Толик глянул на часы, засмеялся.
— То есть, уже седня. Седня утром.
Он вытащил изо рта сигарету, стряхнул пепел прямо на пол и поцеловал меня в щеку.
— Думай, — сказал он. — Как оно тебе будет лучше.
А я сказала, что ненавижу его.
Понимаете, потому что я представляла, что мы вечно будем жить в моем странном доме, вечно будем ездить в Вишневогорск, вечно будем навещать вечно умирающую Светку.
Я не могла простить ему, что жизнь предполагает выбор. И что выбор A всегда убирает возможность B.
И что впереди перемены, я ведь так ненавидела перемены.
А Толика я любила.
Но я сбежала, злая, перепуганная и в слезах.
Я не могла уговорить родителей отпустить меня, во всяком случае, до завтра. И не хотела просить Толика подождать.
Я вообще не хотела выбирать. Пусть бы все решила за меня судьба, пусть бы я не была ответственна ни за один поворот в своей жизни.
Мне хотелось нестись на полном ходу в машине без тормозов или плыть по реке, чье течение слишком быстрое, чтобы справиться с ним.
Я хотела уехать с Толиком и боялась, что сделаю больно родителям.
Хотела остаться с родителями и боялась, что сделаю больно Толику.
Даже мысли о том, что это все временно, что это просто путешествие длиною только чуть больше полугода мне не помогали.
Все развернулось так стремительно, распрямилось внезапно и пружинкой, отдача ранила меня, и я плакала и радовалась, что отдала Толикову куклу Любане.
А то разбила бы ее.
А так просто ходила по комнате, плакала и заламывала руки, будто форменная истеричка.
Да и почему будто?
Почему надо всегда выбирать?
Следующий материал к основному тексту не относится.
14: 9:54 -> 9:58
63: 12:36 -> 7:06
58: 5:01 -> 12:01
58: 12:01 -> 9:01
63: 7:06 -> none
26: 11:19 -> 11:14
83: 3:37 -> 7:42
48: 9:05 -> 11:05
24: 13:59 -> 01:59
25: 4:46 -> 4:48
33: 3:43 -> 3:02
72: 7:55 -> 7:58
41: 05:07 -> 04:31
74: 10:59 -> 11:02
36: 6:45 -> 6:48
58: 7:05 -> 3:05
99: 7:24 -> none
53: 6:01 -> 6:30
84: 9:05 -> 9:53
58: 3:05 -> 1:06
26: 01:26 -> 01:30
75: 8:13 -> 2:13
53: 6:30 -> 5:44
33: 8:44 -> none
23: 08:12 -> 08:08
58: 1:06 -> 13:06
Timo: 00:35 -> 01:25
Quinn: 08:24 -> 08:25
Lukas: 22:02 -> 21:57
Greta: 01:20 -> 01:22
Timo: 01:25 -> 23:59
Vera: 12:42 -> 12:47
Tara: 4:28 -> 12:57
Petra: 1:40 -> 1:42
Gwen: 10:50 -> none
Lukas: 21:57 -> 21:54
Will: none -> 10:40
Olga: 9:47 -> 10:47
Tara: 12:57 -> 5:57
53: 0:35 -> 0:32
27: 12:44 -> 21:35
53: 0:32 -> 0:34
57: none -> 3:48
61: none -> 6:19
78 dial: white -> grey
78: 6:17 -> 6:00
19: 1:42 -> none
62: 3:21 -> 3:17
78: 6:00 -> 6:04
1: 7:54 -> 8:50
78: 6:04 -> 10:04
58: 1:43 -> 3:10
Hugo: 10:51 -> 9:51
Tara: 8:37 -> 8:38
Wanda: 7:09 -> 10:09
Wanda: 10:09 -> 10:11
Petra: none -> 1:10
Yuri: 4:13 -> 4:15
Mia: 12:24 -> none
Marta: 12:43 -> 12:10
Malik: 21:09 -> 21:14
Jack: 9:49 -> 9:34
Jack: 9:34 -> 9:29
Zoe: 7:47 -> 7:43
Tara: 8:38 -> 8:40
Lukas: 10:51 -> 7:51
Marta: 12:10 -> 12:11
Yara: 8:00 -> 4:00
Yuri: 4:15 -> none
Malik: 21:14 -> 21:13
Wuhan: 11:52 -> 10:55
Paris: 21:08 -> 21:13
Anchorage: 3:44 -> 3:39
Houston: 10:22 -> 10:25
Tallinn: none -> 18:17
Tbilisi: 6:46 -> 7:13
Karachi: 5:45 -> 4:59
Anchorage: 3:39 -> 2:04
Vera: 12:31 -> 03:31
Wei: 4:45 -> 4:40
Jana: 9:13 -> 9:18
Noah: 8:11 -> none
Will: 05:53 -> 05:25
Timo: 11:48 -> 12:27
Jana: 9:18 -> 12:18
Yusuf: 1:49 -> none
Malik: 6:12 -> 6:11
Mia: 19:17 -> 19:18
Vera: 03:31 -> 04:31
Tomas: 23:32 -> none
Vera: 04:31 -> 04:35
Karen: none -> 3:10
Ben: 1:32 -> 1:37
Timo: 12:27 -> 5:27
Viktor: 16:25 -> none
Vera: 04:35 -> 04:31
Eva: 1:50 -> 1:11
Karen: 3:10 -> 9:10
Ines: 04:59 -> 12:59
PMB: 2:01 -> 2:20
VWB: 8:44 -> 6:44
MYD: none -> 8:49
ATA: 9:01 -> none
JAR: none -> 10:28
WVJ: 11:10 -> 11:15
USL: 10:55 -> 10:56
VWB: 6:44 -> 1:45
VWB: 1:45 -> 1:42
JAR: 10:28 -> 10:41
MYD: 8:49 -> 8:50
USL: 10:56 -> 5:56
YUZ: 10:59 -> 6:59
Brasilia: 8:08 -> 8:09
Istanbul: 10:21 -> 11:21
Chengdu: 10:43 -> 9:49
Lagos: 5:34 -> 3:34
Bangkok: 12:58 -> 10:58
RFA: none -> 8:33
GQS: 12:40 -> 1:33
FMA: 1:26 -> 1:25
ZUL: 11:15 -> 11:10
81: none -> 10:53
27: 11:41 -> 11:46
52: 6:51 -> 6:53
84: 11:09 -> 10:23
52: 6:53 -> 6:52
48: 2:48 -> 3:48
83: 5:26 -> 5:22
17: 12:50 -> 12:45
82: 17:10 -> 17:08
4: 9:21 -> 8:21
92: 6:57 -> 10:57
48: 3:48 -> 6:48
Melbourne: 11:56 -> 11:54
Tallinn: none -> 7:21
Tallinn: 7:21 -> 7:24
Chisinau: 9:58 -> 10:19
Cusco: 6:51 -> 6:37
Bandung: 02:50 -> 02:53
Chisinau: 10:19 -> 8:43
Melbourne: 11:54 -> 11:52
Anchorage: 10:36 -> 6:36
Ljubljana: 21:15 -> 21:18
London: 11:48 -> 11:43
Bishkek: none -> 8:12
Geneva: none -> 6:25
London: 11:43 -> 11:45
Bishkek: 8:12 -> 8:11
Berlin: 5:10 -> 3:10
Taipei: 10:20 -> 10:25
Почему нельзя получить все и сразу?
Я так боялась потерять его, и так боялась разочаровать родителей, и даже не знала, чего боюсь больше.
Когда от слез стало тяжело дышать и заболело горло, я решила сделать то же самое, что и всегда.
Проспать свою жизнь.
Я выпила диазолин (это вам не диазепам, просто средство от аллергии, зато никто не запрещает маленьким девочкам хранить его) и легла в кровать.
Думала, не засну, в конце концов, я выпила только антигистаминное, а перенервничала страшно.
Но, видимо, у меня были отличные предохранители.
Они предохраняли меня от решений, верных и неверных, вообще любых.